I'm not sure that I have one - but I do think that it's useful to cogitate or meditate on these ideas from time to time. It's also useful to see ourselves and our various identities as objects of awareness rather than being so embedded in them that we are unaware.
My guess is that more and more people have experiences similar to my own these days. Although the mainstream culture is only now warming up to the idea that lesbians, gays, bisexuals, and the transgendered (LGBT) are all real people who deserve equal rights, there are a lot of people on the leading edge of cultural transformation who are beginning to grasp the fluidity of gender and even of sexual identity.
[Another by the way: transgender is not simply transsexual, it's a much broader tent that includes anyone who feels left out by the traditional gender binary (including intersex, the third recognized sex type beside male and female): "The category transgender has no singular, fixed meaning. Rather, it is inclusive of identities and experiences of sex and gender variance, changing, and blending. Although no consensus exists about exactly whom this category includes, nearly all definitions share the use of a metaphorical umbrella, which activists agree is a useful tool for political organizing outside current understandings of binary sex and gender divisions."]

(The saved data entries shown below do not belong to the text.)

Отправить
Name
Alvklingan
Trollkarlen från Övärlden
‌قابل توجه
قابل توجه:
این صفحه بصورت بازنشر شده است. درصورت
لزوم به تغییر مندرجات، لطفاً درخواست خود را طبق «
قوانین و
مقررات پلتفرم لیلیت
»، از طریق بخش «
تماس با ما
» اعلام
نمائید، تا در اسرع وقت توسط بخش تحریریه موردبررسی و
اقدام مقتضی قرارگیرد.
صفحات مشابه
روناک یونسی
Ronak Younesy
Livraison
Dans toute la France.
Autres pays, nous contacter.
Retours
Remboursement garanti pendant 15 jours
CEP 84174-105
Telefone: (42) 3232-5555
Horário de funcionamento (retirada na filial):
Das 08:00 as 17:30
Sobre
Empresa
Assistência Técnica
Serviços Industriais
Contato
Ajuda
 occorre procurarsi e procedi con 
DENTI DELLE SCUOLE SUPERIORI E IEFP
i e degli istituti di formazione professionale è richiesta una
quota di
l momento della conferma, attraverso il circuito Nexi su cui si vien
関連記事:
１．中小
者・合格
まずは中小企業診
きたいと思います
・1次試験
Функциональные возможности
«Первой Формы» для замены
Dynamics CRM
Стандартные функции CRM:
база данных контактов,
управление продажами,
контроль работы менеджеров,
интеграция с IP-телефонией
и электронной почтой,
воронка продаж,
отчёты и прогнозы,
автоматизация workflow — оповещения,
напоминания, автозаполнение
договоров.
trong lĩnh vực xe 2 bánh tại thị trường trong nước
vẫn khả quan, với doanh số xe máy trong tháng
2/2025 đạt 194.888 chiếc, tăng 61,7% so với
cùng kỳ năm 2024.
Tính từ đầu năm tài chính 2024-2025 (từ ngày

All of this makes me wonder . . .
I do not believe in the soul or any on-going personal essence that survives death (although I will not go as far as to say there is no such thing - I'm agnostic, so sue me), but I tend to think we all have some form of intangible awareness that is available to us if we seek ways to experience it. Maybe it is a soul, or buddhanature, or higher self, or Atman, or Christ Consciousness - different worldviews have different names for it - but my sense is that it is not gendered.

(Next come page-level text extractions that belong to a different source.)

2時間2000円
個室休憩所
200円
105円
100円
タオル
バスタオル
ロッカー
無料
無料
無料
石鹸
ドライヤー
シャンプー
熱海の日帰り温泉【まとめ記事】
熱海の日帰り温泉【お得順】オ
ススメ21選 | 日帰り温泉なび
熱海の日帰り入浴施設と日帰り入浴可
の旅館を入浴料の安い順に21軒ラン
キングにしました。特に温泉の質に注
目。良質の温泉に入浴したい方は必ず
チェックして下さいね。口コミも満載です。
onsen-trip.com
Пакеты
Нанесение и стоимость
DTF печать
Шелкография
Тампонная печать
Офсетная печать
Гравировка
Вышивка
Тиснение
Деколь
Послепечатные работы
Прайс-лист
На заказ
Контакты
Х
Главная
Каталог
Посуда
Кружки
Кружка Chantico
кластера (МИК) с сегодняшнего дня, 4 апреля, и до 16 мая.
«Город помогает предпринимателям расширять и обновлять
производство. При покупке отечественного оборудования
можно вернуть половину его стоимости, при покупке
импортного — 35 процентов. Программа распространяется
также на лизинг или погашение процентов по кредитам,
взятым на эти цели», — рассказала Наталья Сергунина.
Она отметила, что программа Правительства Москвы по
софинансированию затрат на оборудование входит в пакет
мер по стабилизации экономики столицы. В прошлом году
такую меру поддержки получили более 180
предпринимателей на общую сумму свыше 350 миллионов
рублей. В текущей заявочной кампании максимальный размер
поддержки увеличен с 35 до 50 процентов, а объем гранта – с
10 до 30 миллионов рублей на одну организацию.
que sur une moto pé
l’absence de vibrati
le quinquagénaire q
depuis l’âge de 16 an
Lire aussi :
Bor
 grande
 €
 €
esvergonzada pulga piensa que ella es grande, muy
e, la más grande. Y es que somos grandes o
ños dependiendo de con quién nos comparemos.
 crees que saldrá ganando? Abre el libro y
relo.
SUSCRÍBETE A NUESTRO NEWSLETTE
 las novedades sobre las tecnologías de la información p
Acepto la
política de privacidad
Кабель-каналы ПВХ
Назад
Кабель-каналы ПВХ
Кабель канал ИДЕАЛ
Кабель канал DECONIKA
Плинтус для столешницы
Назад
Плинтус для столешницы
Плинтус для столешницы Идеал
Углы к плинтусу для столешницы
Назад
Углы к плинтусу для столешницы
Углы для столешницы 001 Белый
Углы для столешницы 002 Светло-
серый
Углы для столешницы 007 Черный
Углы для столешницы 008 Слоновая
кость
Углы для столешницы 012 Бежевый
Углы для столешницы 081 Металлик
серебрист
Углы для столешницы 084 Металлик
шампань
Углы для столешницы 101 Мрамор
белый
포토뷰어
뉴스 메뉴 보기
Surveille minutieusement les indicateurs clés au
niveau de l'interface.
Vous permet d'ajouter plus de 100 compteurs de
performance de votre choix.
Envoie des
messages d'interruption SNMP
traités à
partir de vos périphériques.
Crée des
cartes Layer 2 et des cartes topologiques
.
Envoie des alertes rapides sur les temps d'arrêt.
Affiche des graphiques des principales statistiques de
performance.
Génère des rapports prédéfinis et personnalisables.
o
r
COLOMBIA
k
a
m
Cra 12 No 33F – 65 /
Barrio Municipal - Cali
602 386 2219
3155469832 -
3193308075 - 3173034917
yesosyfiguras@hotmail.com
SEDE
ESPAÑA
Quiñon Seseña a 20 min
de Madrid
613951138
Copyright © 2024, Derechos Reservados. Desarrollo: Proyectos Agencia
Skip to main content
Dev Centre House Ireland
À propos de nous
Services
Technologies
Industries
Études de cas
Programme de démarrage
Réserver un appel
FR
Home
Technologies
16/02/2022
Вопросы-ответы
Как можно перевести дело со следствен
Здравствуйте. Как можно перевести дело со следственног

Okay, this is sounding like dualism, and I reject dualism (I once proposed Singularism back in grad school in the 1990s, before I knew anything about the Singularity hype proposed by Ray Kurzweil and others). So please allow me to clarify: I think we are evolving toward a time when our bodies will be male, female, or intersex, but our identities will not be defined exclusively by our biology (which is largely the case these days for a majority of people). Identity (awareness?) will be influenced or even shaped by our biology, but it will not be defined by it. We will become gender fluid, and with that, sexual identity will be seen as a continuum, not a binary.
I hope . . . .
2 comments:
Great post!
Interesting article .. thanks for pointing it out. I was particularly intrigued by the parallel of gender fluidity as well as sexual fluidity.